The first containerships had been converted from tankers, but in 1968 United States Lines had introduced the first purpose-built vessels, the C7 Lancer Class. In 1967, Atlantic Container Line introduced its G1 ships – including the UK-flagged Atlantic Star – to bring containerisation to the transatlantic services.
British shipping companies were determined to rise to the challenge and in 1965, four of the UK's largest liner companies – P&O, Blue Funnel, British & Commonwealth, and Furness Withy – joined forces to launch Overseas Containers Limited (OCL).
Early in the following year, five other British shipping companies – Ben Line, Blue Star Line, Cunard (Port Line), Ellerman Lines and Harrison Line – formed a rival to OCL, Associated Container Transport (ACT).
ACT (Australia) was established in 1967 by Blue Star, Ellerman and Port Line, who ordered three 1,130TEU vessels for the containerisation of services between Europe, Australia and New Zealand. The three ACT ships were designed to run in collaboration with five OCL vessels on what was known as the Australia Europe Container Service, a consortium which also included Nedlloyd, Hapag-Lloyd, Messageries Maritimes, and the Australian National Line.
ACT 1 was one of the world's first purpose-built containerships. Right from the start, the Union raised concerns about the impact of the new service on crews
ACT wanted a new type of ship to operate the service and calculated that one containership would replace five or six conventional cargo vessels. It reckoned that the new ships could unload, reload and return to sea within the space of three days – helping to reduce door-to-door consignment times between the UK and Australia by anything from 10 to 20 days.
ACT 1 was designed to operate with a crew of 24, and before its launch the Nautilus predecessor union MNAOA raised a number of issues with the owners, including the social aspects of the service, the quick turn-rounds and leave arrangements.
ACT 1 was narrowly beaten by OCL's Encounter Bay to launch the service and to become the first fully purpose-built containership for international trades. Encounter Bay's maiden voyage from Rotterdam to Fremantle in March 1969 came just one month before ACT 1's introduction.

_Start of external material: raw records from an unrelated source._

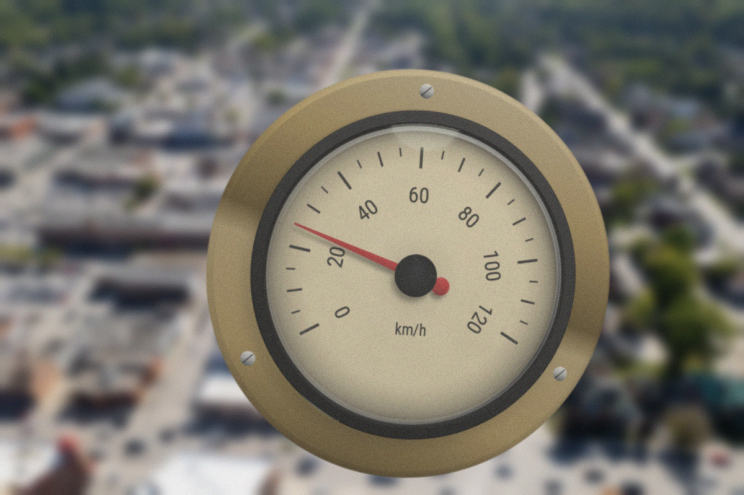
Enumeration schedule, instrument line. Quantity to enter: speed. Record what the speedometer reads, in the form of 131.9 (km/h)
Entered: 25 (km/h)
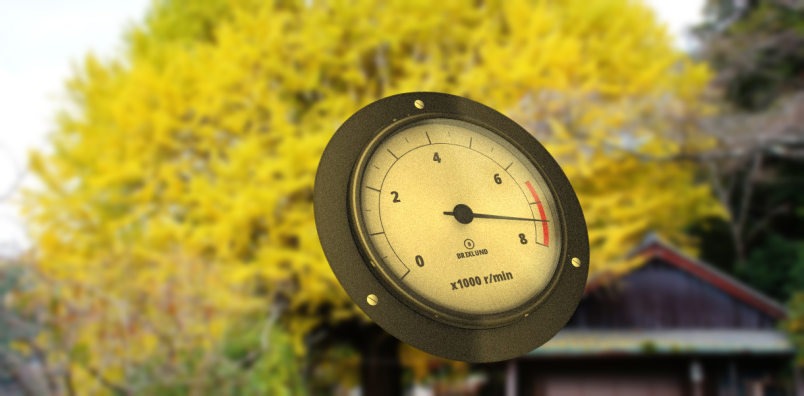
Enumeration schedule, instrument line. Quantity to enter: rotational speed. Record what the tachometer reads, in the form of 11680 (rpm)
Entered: 7500 (rpm)
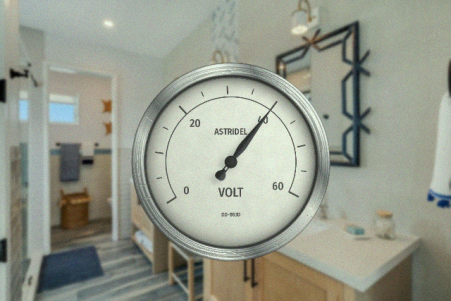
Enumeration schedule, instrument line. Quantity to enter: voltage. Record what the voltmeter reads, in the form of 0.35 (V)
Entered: 40 (V)
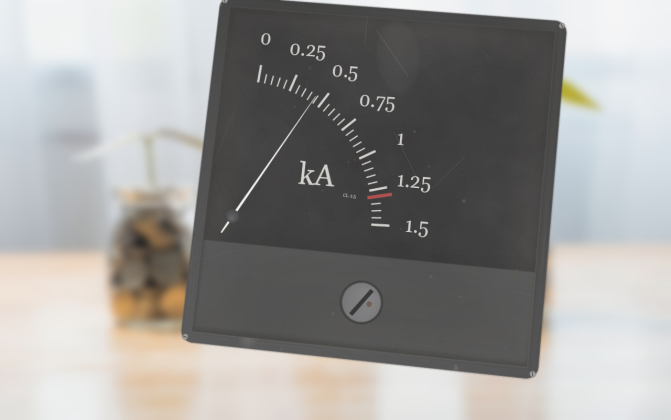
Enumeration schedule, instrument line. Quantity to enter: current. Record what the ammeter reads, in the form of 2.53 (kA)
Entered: 0.45 (kA)
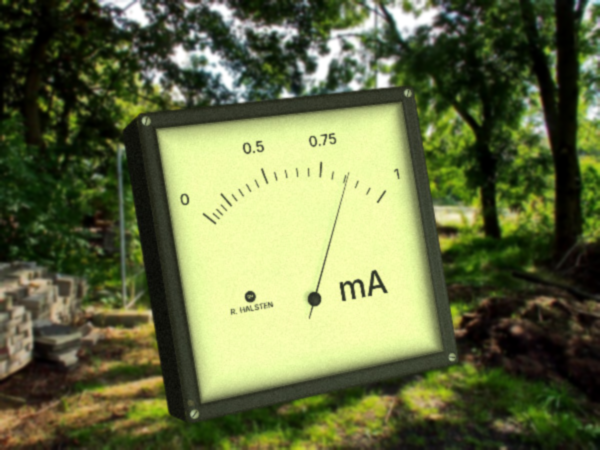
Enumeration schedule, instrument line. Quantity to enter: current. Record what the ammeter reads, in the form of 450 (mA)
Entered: 0.85 (mA)
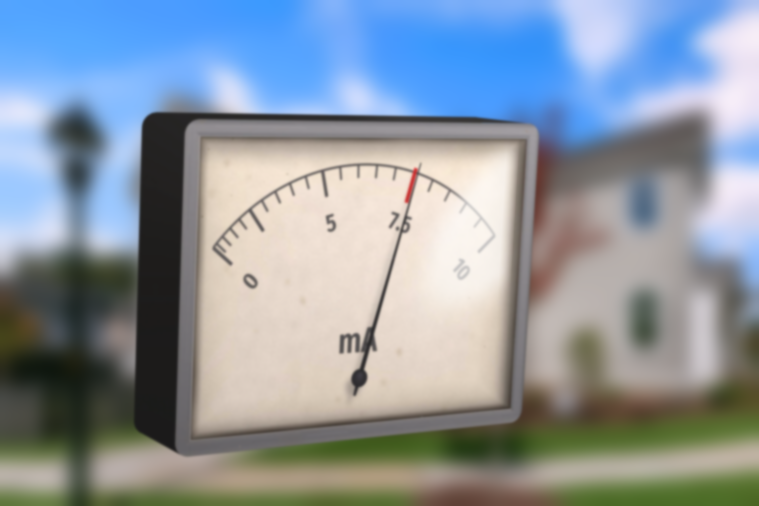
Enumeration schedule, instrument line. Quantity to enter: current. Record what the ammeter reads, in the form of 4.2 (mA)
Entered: 7.5 (mA)
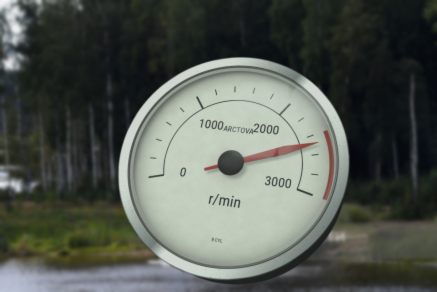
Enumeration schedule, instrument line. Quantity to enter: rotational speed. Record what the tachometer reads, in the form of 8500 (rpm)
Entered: 2500 (rpm)
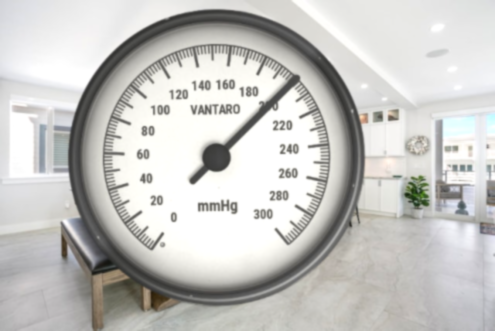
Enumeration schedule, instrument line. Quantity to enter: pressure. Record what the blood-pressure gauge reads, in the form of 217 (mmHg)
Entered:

Built by Bremer-Vulkan, in Vegesack, Germany, ACT 1 was of 24,821gt and 217.25m loa. The single-screw ship was powered by two Stal Laval steam turbines, with a power rating of 20,000shp (14,711 KW) and a service speed of 22 knots, later reduced to 19.5 knots. Cargo capacity included 454 refrigerated containers.
The relentless pace of consolidation saw ACT 1 acquired by P&O Containers in 1991, when it bought Cunard-Ellerman's container shipping interest. The ship was renamed Discovery Bay and continued to operate for P&OCL and P&O Nedlloyd until September 1998 when, following a series of boiler problems, it was sold in Singapore and sent to India to be broken up at Alang.